Die Darstellung ist vielleicht etwas heroisierend geschrieben – aber im Kern richtig. Es geht dabei gar nicht um das letzte Tor, sondern um die andere Art, Fußball zu spielen, die Deutschland hier zeigt. Das hier geschriebene würde genauso gelten, wenn Argentinien schließlich am Ende das erste Tor gemacht hätte oder ein Elfmeterschießen zu Gunsten Argentiniens ausgegangen wäre. Der gezeigte Fußball hatte eine völlig andere Dimension als frühere Auftritte. Als nur mäßiger Fußballfan sehe ich selten Spiele. Bei dieser Weltmeisterschaft war ich froh, das Erste gesehen zu haben.
Die Selbstorganisation fiel mir sofort auf und begeisterte mich – danach habe ich alle Spiele Deutschlands gesehen, um das weiter analysieren zu können. Meine Ergebnisse sind im Hauptbeitrag hervorragend zusammengefasst.
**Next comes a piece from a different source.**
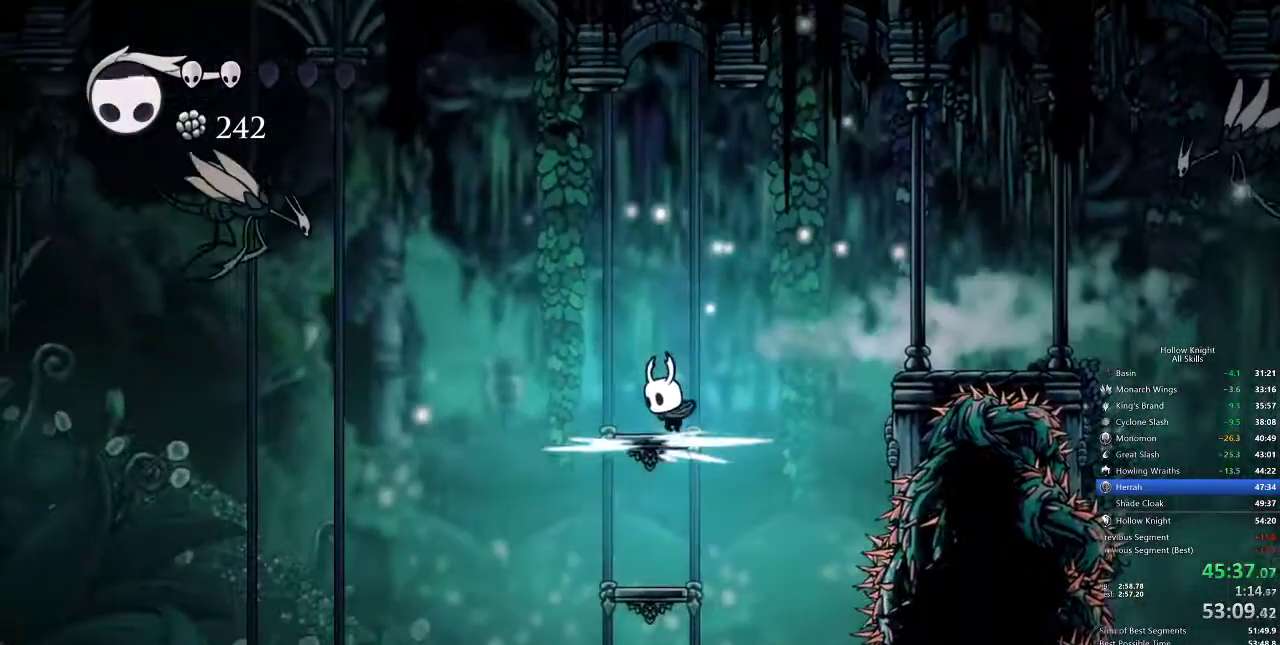
{"keys": ["left"], "events": [[50, "left", "down"], [133, "dash", "down"], [283, "dash", "up"]]}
Ja, der Ausgang des Endspiels kann der positiven Einschätzung des deutschen Fußballs nichts anhaben. Ich erinnere mich noch an die WM 2002 und wie beschämt ich war vom Auftreten der deutschen Mannschaft – trotz Endspielteilnahme!
Es ist leicht, aus der Siegeseuphorie zu viel zu machen, aber ihre Analyse hier trifft. Danke.